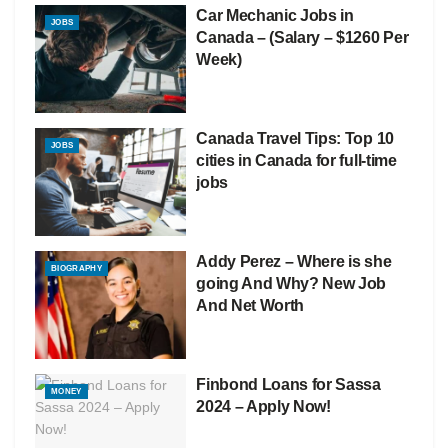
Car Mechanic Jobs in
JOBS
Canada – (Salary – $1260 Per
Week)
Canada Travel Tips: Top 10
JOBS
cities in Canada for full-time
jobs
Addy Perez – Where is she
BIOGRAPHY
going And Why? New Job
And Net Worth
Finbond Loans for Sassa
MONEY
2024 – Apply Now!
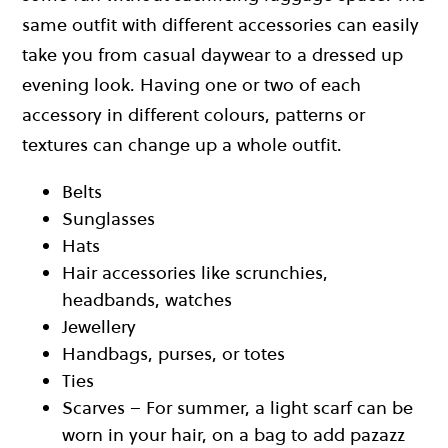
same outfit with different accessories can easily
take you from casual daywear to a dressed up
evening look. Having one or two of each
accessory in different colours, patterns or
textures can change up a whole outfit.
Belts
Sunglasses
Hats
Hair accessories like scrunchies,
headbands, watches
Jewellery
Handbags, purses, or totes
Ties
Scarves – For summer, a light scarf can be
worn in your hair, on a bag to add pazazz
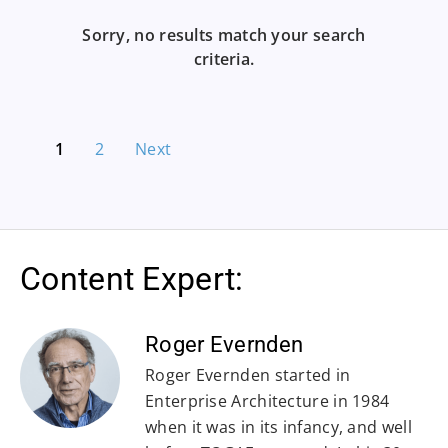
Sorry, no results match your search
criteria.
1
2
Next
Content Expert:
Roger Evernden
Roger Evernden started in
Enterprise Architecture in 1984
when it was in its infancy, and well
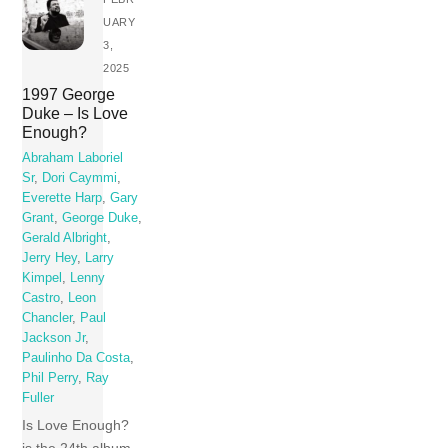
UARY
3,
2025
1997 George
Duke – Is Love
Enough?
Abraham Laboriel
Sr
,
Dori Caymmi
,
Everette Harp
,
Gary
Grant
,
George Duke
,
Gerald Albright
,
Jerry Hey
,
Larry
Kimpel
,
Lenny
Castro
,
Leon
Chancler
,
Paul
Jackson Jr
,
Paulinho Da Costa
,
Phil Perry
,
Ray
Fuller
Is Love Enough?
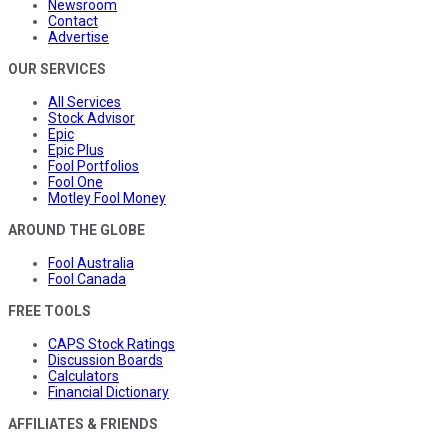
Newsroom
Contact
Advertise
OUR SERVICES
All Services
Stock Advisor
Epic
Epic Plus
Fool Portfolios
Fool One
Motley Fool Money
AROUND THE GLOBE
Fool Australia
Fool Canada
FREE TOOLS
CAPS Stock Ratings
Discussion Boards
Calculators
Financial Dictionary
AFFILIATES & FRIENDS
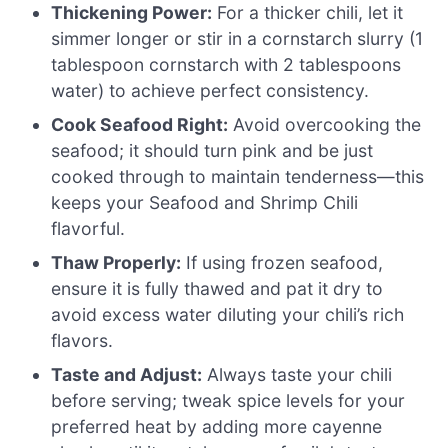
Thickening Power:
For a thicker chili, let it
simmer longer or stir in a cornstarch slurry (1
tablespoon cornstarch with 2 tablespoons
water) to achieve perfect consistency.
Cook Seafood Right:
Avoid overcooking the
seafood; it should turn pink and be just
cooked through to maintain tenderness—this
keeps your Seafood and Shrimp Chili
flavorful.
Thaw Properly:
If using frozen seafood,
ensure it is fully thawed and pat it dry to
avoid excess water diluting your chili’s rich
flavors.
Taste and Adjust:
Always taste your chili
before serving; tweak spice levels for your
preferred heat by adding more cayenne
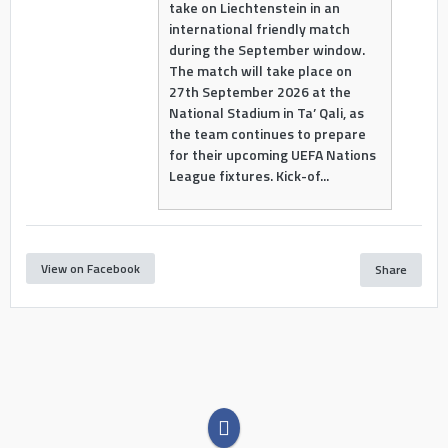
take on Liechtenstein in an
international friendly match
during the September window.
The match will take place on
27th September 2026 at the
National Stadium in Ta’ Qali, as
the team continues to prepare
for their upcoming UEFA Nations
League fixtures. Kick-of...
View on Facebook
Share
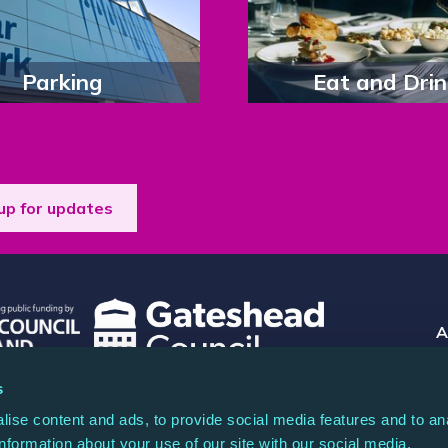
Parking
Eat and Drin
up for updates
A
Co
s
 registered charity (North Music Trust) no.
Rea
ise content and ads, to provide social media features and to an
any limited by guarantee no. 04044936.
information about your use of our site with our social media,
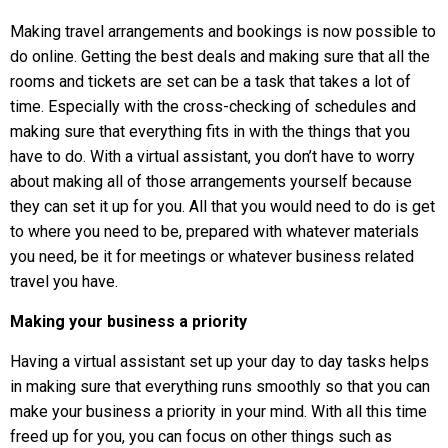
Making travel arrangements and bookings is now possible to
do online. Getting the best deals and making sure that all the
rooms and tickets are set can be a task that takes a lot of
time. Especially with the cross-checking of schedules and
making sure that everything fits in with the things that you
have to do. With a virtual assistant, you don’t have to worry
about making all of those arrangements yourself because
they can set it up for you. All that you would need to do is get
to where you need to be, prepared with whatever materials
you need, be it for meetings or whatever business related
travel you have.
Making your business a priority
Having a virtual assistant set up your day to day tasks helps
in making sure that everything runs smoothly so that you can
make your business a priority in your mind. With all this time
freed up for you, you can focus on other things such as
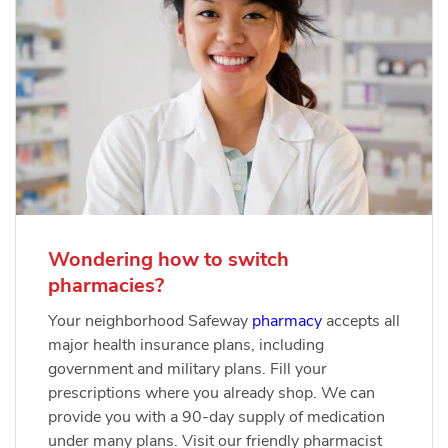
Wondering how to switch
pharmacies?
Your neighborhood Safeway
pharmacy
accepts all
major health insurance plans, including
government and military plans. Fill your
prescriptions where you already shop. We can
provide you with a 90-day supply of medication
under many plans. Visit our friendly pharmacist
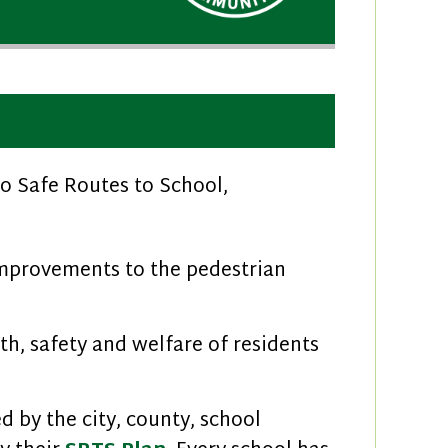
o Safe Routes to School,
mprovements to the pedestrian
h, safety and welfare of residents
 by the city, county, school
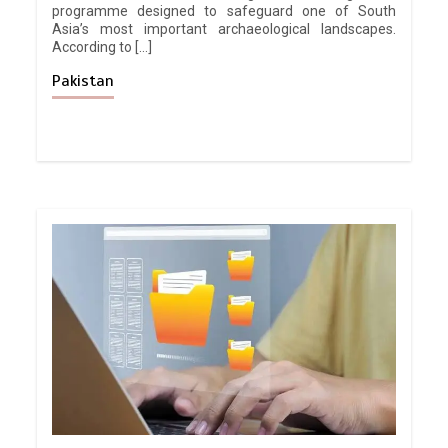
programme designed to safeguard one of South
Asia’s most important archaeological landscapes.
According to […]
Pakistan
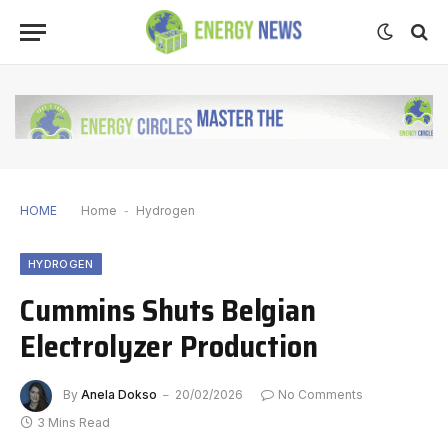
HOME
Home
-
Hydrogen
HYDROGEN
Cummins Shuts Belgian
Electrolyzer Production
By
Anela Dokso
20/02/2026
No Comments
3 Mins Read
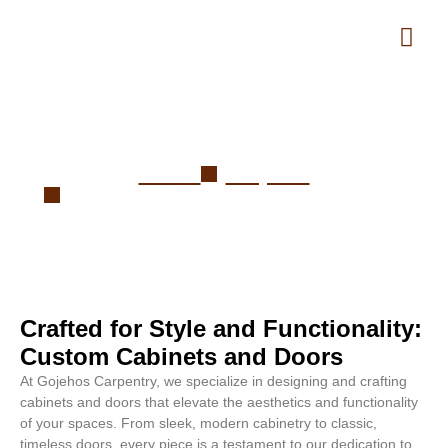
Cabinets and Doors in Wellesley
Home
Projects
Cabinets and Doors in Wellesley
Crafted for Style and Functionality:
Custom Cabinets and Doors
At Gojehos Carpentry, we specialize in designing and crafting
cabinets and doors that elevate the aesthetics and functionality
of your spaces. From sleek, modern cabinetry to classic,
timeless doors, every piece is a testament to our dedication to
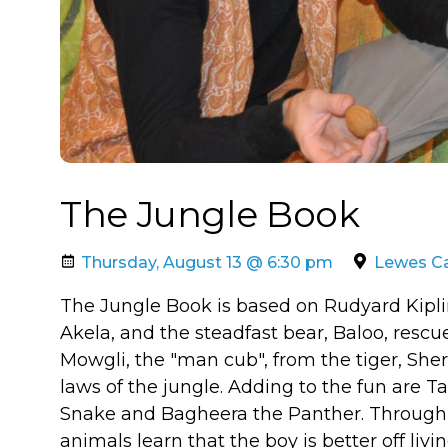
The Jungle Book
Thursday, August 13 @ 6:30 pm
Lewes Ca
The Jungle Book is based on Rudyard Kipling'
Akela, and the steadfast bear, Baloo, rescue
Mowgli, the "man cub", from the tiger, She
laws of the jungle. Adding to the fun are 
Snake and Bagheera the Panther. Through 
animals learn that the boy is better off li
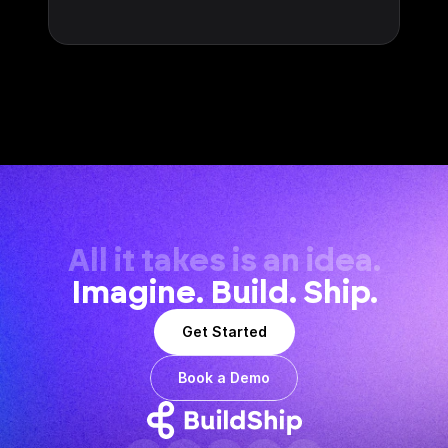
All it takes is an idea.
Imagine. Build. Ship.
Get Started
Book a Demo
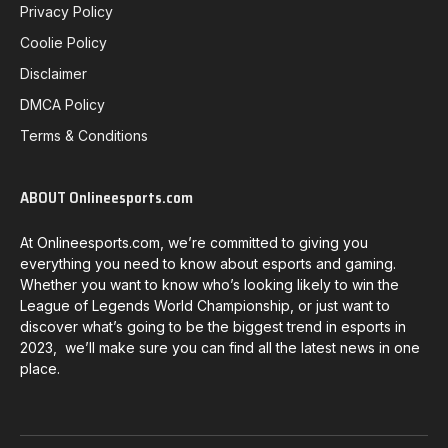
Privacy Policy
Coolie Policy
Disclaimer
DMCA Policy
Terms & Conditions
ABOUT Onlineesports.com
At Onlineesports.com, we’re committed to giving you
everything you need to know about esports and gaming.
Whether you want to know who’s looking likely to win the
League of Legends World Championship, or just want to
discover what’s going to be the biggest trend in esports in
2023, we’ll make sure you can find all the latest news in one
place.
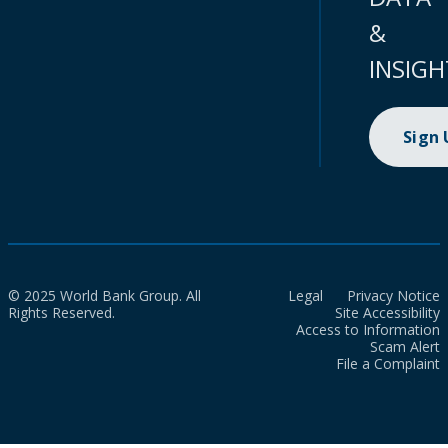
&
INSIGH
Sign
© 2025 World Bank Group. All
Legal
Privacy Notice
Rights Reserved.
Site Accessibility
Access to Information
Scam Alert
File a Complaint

____________________

Task instructions
Above are some records; quote exactly and only the lines that begin at the line containing "accessory in different colours, patterns or" and stop after the line containing "simmer longer or", leaving out the pictures.

Answer to the problem
accessory in different colours, patterns or
textures can change up a whole outfit.
Belts
Sunglasses
Hats
Hair accessories like scrunchies,
headbands, watches
Jewellery
Handbags, purses, or totes
Ties
Scarves – For summer, a light scarf can be
worn in your hair, on a bag to add pazazz
Sorry, no results match your search
criteria.
1
2
Next
Content Expert:
Roger Evernden
Roger Evernden started in
Enterprise Architecture in 1984
when it was in its infancy, and well
UARY
3,
2025
1997 George
Duke – Is Love
Enough?
Abraham Laboriel
Sr
,
Dori Caymmi
,
Everette Harp
,
Gary
Grant
,
George Duke
,
Gerald Albright
,
Jerry Hey
,
Larry
Kimpel
,
Lenny
Castro
,
Leon
Chancler
,
Paul
Jackson Jr
,
Paulinho Da Costa
,
Phil Perry
,
Ray
Fuller
Is Love Enough?
Newsroom
Contact
Advertise
OUR SERVICES
All Services
Stock Advisor
Epic
Epic Plus
Fool Portfolios
Fool One
Motley Fool Money
AROUND THE GLOBE
Fool Australia
Fool Canada
FREE TOOLS
CAPS Stock Ratings
Discussion Boards
Calculators
Financial Dictionary
AFFILIATES & FRIENDS
Thickening Power:
For a thicker chili, let it
simmer longer or stir in a cornstarch slurry (1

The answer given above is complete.